Start of INPUT DATA

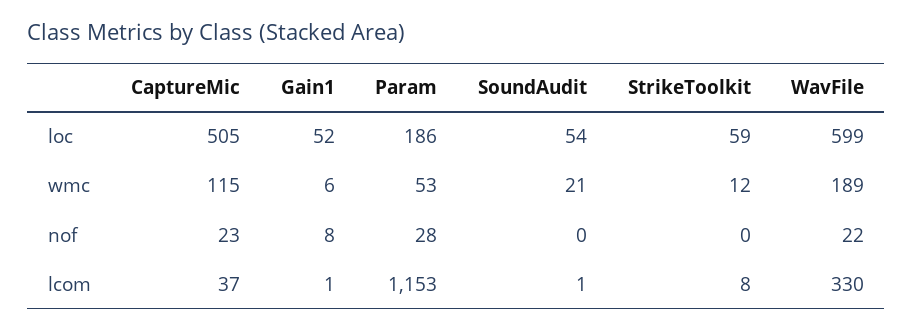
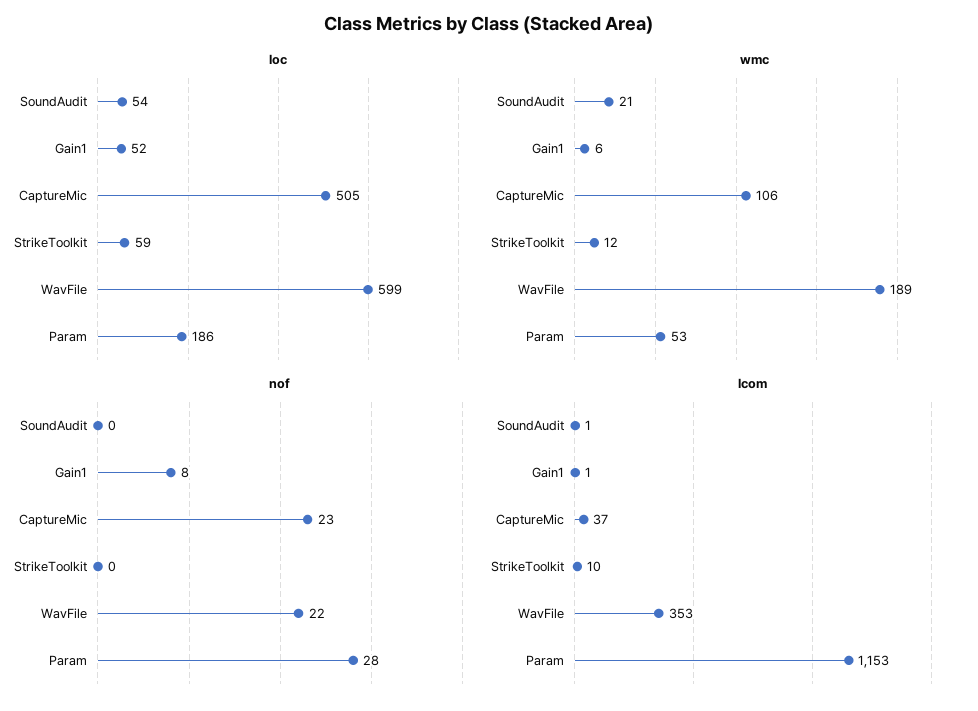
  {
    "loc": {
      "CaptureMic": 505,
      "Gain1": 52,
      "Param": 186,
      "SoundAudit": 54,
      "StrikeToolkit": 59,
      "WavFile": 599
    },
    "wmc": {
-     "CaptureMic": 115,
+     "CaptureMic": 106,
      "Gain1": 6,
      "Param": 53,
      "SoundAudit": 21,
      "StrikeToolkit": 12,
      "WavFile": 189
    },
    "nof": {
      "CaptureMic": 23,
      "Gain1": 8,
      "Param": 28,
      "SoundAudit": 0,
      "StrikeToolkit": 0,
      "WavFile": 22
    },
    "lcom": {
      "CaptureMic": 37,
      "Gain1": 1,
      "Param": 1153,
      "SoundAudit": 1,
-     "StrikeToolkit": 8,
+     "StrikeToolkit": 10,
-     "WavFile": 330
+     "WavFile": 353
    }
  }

End of INPUT DATA
Start of INPUT DATA

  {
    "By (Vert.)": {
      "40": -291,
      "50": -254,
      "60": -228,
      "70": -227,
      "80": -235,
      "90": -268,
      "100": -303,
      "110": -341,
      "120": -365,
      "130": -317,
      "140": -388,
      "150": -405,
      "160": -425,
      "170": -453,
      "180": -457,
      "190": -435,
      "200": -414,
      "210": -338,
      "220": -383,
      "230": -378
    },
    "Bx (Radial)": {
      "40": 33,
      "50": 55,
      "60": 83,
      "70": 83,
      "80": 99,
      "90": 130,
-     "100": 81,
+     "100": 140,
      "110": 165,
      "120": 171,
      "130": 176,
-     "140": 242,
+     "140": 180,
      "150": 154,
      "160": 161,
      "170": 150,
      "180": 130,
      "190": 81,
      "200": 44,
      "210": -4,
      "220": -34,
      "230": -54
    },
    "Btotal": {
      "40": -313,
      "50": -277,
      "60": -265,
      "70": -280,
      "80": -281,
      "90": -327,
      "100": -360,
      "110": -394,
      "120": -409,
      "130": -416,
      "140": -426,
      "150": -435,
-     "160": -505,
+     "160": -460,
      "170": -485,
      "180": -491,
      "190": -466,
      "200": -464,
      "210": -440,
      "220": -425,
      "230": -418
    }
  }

End of INPUT DATA
Start of INPUT DATA

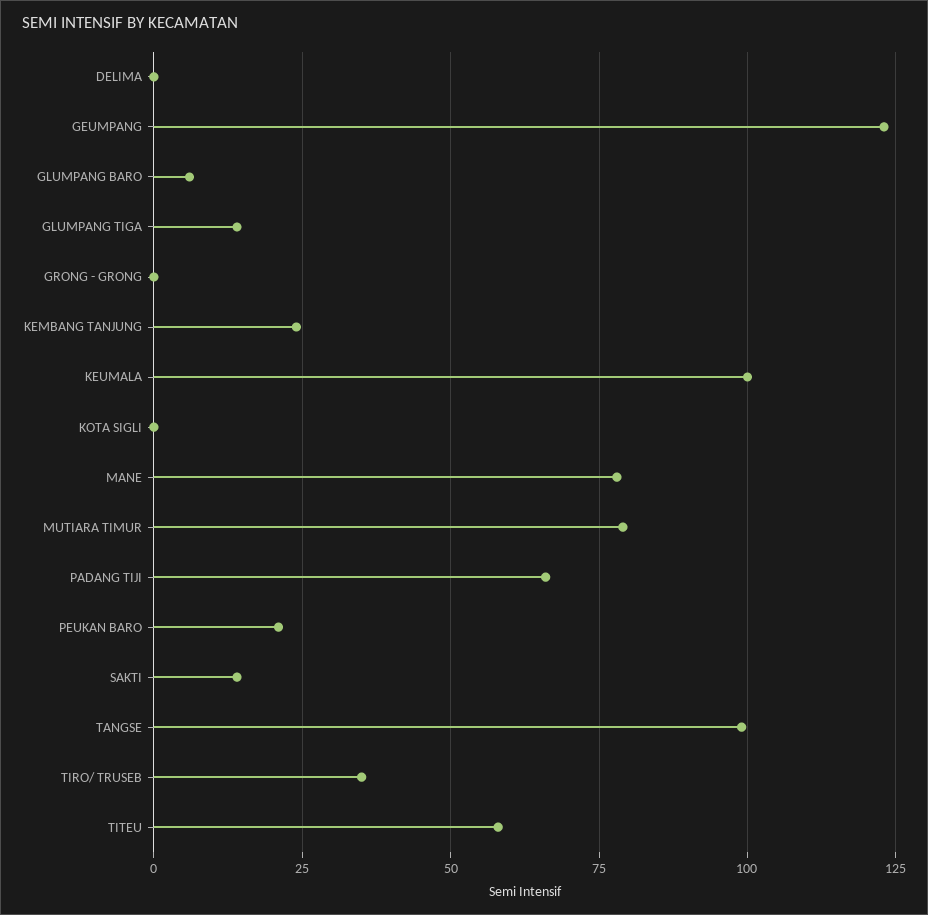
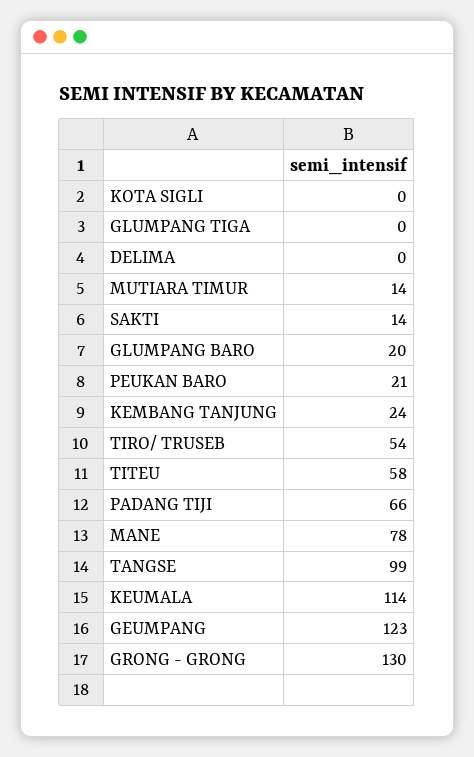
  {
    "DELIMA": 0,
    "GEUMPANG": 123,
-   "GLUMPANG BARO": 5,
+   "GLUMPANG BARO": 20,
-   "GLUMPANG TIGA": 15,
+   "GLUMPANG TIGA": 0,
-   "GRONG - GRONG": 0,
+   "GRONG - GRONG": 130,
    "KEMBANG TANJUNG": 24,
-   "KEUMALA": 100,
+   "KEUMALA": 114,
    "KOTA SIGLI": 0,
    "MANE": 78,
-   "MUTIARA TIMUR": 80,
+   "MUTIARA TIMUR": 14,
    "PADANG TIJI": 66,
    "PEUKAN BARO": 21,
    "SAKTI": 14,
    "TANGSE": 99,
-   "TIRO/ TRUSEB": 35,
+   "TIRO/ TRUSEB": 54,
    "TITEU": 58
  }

End of INPUT DATA

### DIRECTIONS
The word to find is "CaptureMic". Copy every line of the data that holds it.

### TASK RESULT
      "CaptureMic": 505,
-     "CaptureMic": 115,
+     "CaptureMic": 106,
      "CaptureMic": 23,
      "CaptureMic": 37,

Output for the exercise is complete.